Why is the fixed exchange rate for dollars failing?
The Business Standard reached out to experts and stakeholders for their take on the impact of the dollar crisis on businesses with regard to opening LCs
The FBCCI president said on Monday that many businessmen have to open Letters of Credit (LCs) at dollar exchange rates higher than the rate fixed by the government. The benefit of a fixed-rate dollar has long been questioned, and the scarcity of dollars has made opening LCs more difficult for businessmen.
We reached out to experts and stakeholders who explained the impacts of the dollar crisis on businesses with regards to opening LCs.
'Buyers are placing advance orders, placing huge pressure on banks regarding LCs'
Shams Mahmud
Managing Director of Shasha Denims Ltd and former president of DCCI
The main issue here is that there is a prominent gap between the dollar rate in the curb market and the formal rate of the BB. There is also a demand and supply issue playing here.
During the June-July period, the RMG factories had 30-40% less orders. As the election is coming up, buyers are placing advance orders - they want to receive the December-January orders by November. As a result, we have all started to open LCs, which is putting a huge pressure on the banks. I will need dollars now.

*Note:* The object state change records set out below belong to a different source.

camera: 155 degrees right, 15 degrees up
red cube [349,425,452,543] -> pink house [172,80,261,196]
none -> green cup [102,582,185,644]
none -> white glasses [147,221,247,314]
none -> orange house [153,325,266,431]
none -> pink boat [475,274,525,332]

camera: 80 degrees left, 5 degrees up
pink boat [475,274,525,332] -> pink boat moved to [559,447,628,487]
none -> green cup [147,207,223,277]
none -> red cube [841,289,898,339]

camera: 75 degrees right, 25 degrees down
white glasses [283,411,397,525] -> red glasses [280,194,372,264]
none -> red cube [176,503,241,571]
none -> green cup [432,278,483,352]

Back in June-July, import was artificially restricted by imposing a ceiling, which was a good step for the time as there were fewer orders anyways. But you cannot do this indefinitely. Suppressing dollar demand with these sorts of measures is not an actual reflection of the market.

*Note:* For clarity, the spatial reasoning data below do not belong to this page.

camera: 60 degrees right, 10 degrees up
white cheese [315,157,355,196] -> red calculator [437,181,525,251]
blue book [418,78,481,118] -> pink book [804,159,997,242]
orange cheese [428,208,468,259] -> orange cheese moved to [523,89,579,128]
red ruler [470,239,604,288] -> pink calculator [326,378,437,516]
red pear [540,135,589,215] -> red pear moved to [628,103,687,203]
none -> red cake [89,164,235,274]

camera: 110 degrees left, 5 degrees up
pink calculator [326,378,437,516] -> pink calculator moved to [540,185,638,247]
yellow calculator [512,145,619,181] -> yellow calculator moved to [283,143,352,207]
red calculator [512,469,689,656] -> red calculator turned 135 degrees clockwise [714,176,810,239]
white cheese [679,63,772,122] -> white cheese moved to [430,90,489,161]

Now, as an export-oriented business industry, RMG and textile businesses can settle dollars against the dollars we earn, but what about the commodity market, which is mostly based on import?
Now, even when a person goes to the bank for dollar endorsement for the purpose of travelling, the bank is giving him/her the seal but asking them to buy the dollar from the curb market outside. This is why the dollar rate in the curb market is high and people have to buy dollars at a higher price.

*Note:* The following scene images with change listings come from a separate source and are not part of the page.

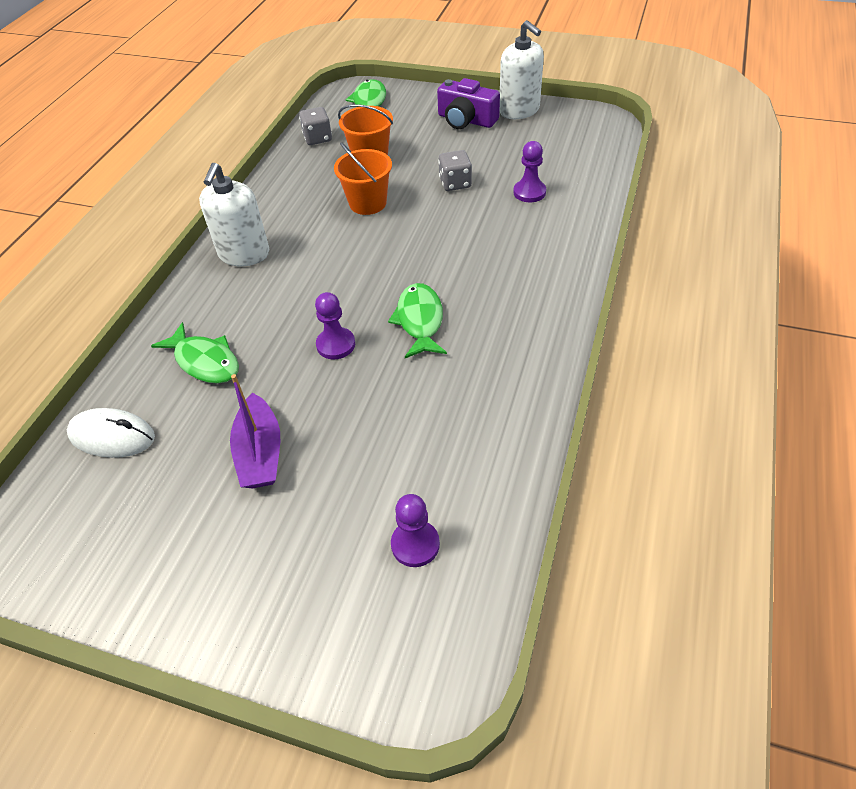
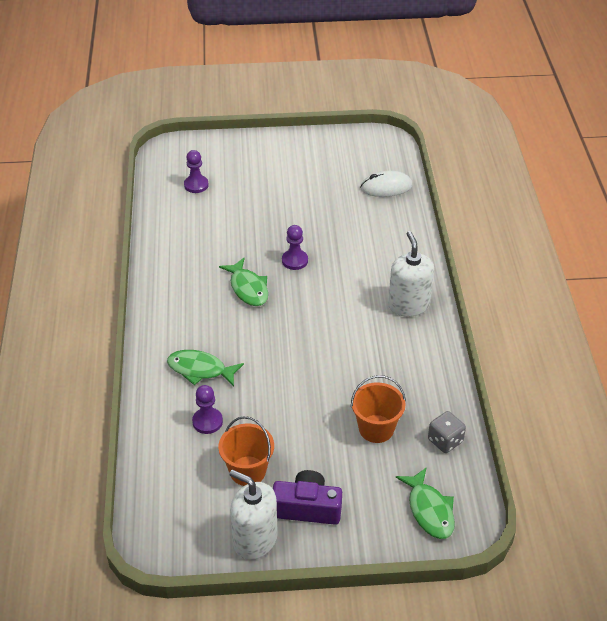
camera: 155 degrees right, 5 degrees down
green fish [151,322,239,384] -> green fish moved to [167,350,244,386]
purple boat [230,374,280,488] -> none
orange bucket [334,142,392,215] -> orange bucket moved to [218,416,274,486]
grey dice [438,150,472,191] -> none

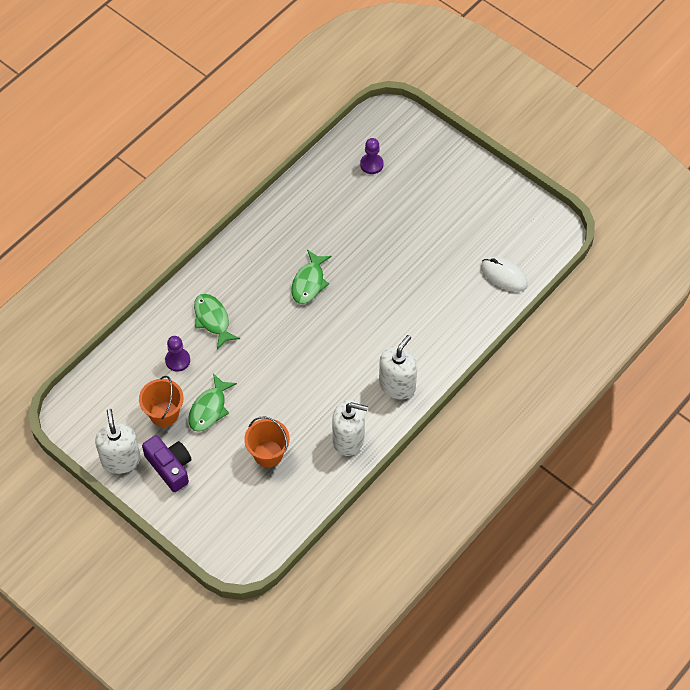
camera: 45 degrees right, 15 degrees up
purple pawn [282,225,308,270] -> none
green fish [396,467,455,539] -> green fish moved to [188,373,237,432]
grey dice [428,411,466,453] -> none
none -> white soap dispenser [332,399,368,456]

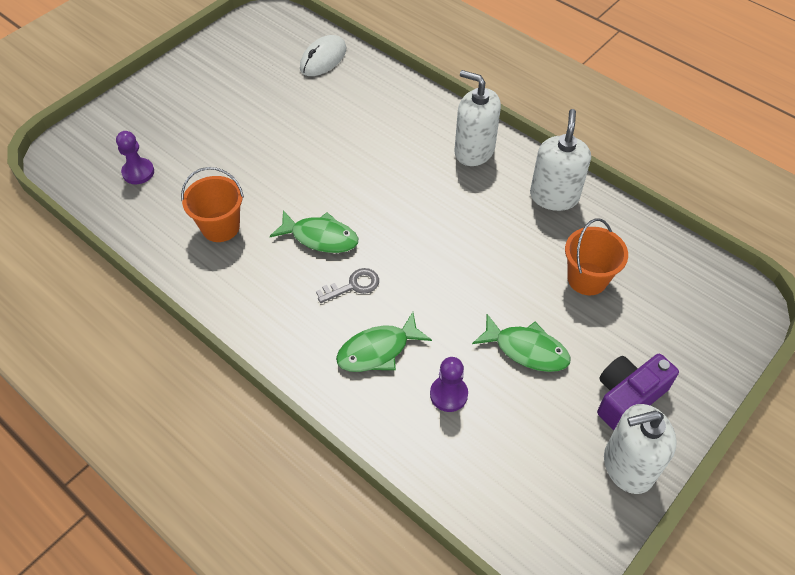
camera: 90 degrees left, 5 degrees down
orange bucket [139,376,184,427] -> orange bucket moved to [181,167,244,242]
none -> grey key [316,268,379,303]

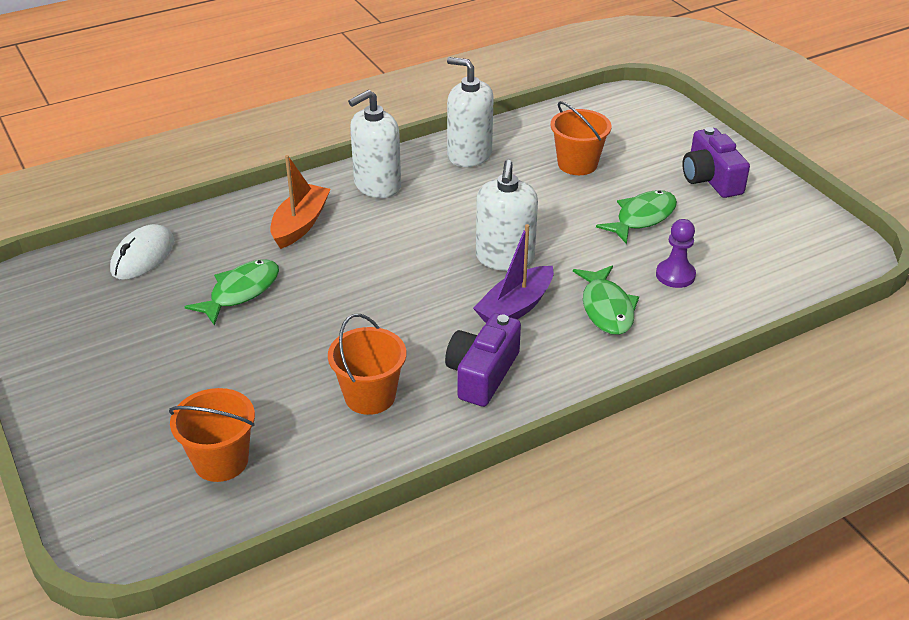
camera: 70 degrees left, 15 degrees down
purple pawn [116,131,154,184] -> orange bucket [169,388,255,482]
green fish [270,210,359,253] -> green fish moved to [184,259,279,326]
white mouse [300,35,346,76] -> white mouse turned 60 degrees clockwise [110,224,174,280]
grey key [316,268,379,303] -> purple boat [473,224,554,323]
white soap dispenser [604,404,677,494] -> white soap dispenser moved to [476,160,538,271]
none -> orange boat [270,155,330,249]
none -> purple camera [445,313,521,407]

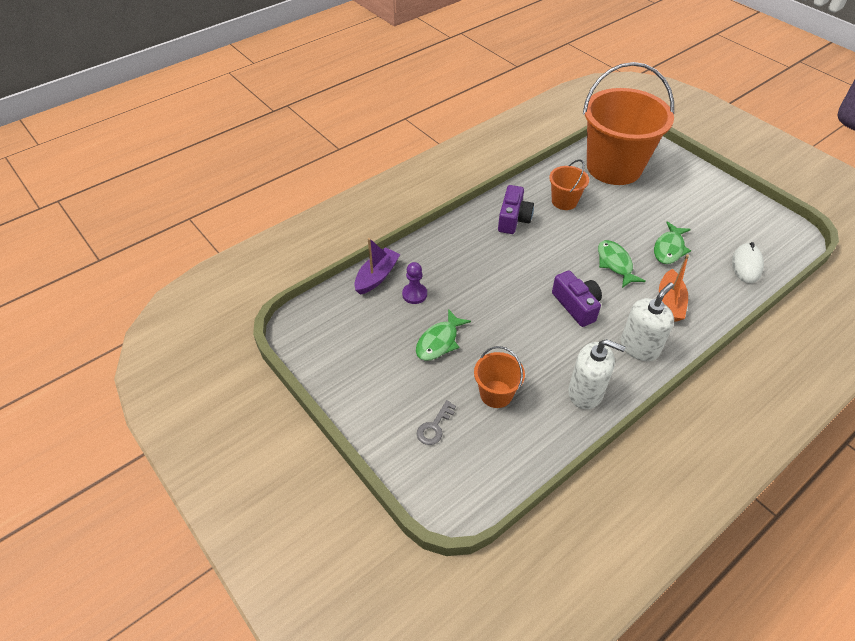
camera: 170 degrees right, 10 degrees up
orange bucket [169,388,255,482] -> orange bucket [583,62,674,185], size x2.25
purple boat [473,224,554,323] -> purple boat moved to [354,238,400,295]
white soap dispenser [476,160,538,271] -> none
green fish [573,265,639,335] -> green fish moved to [598,240,646,288]
purple camera [682,127,750,198] -> purple camera moved to [552,271,602,327]
none -> grey key [417,400,456,445]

So I will say the actual demand-supply is not being reflected in this. The non-export-based businessmen are buying dollars from the curb market at a higher price.
When this person needs dollars, he is buying a dollar for Tk118/120. This is having an inflationary effect on the economy, because he will have to earn the money back and then to continue the business; place another order. If the dollar price increases to Tk125, per se, where would he get the money from? So eventually he will sell his product at a higher price, which contributes to inflation.
This is why we are buying groceries at a much higher price.
And also underground markets like Hundi have become predominant now. As long as you don't give a fair exchange rate of the dollar, these irregularities will continue.
Pakistan and Turkey also devalued the dollar but they ensured an effective rate of dollars, which is why their export competency grew. Already, we are paying 150% more price for energy, there is a wage increase coming, and on top of that, we are not getting a fair exchange rate – this will be tough for us to absorb.
So a fair exchange rate of the dollar should be ensured as fast as possible.
'It's importers of consumer products who are in real trouble'
Mijanur Rahman
Director, BGMEA and Managing Director, Fabrica Knit Composite
Generally, as exporters, we don't need to buy dollars. We do business with our own dollars. The dollars that we get against our exports, banks give us back-to-back privileges against our surplus dollars for raw materials, or whatever else we do. What we are importing, we export them again. We don't have to pay more or less.
So exporters don't have any problem regarding LCs.
However, it is the people in local businesses, who are import-dependent, that the dollar crisis is impacting the most. As they import goods for local consumers, they have to pay high dollars while opening the LCs.
These businesspeople are facing various kinds of troubles - car businessmen, for example, or businessmen who source food materials from abroad. Or any businessmen who deal with products that our people consume, which come from abroad, and they have to pay a hefty price for dollars.
Now, will only fixing the price of the dollar (inside and outside of the bank) solve this all? Actually, it will not address the issue, because if the dollar is not available in the banks, the business people will not be able to open LCs, even if [they] want to within the fixed rate set by the authority.
'Are any of the fixed rates doing any good to the market?'
AB Mirza Azizul Islam
Economist and former adviser to the Caretaker Government
The reason businessmen are doing LC at a higher dollar rate is that the supply of dollars in the market is low. The remittance flow is not satisfactory, and exports have decreased. This is the reason banks are charging more for dollars.
Bangladesh Bank should look into it and investigate if there are any motives behind this. And if necessary, they should be strict, so that the banks follow the fixed rate.
If you ask whether the fixed dollar rate is doing any good for the market, then let me ask you if any such measures are working at all, at present, in this country. The government has fixed a particular price for eggs, potatoes and other things. Are businessmen following that?
Because of the higher dollar rate the businessmen are paying, their import cost is increasing. Our production is highly dependent on imported raw materials and machinery. With increased import cost, production cost also increases, which eventually will swell inflation in an already inflated economy.
This can lead to less investment, which will subsequently lead to unemployment.
Bangladesh Bank should follow up with the affiliated banks and ensure they follow the fixed rate. If they enforce this, eventually the banks will follow, and the businessmen will be able to open LC at the fixed dollar rate.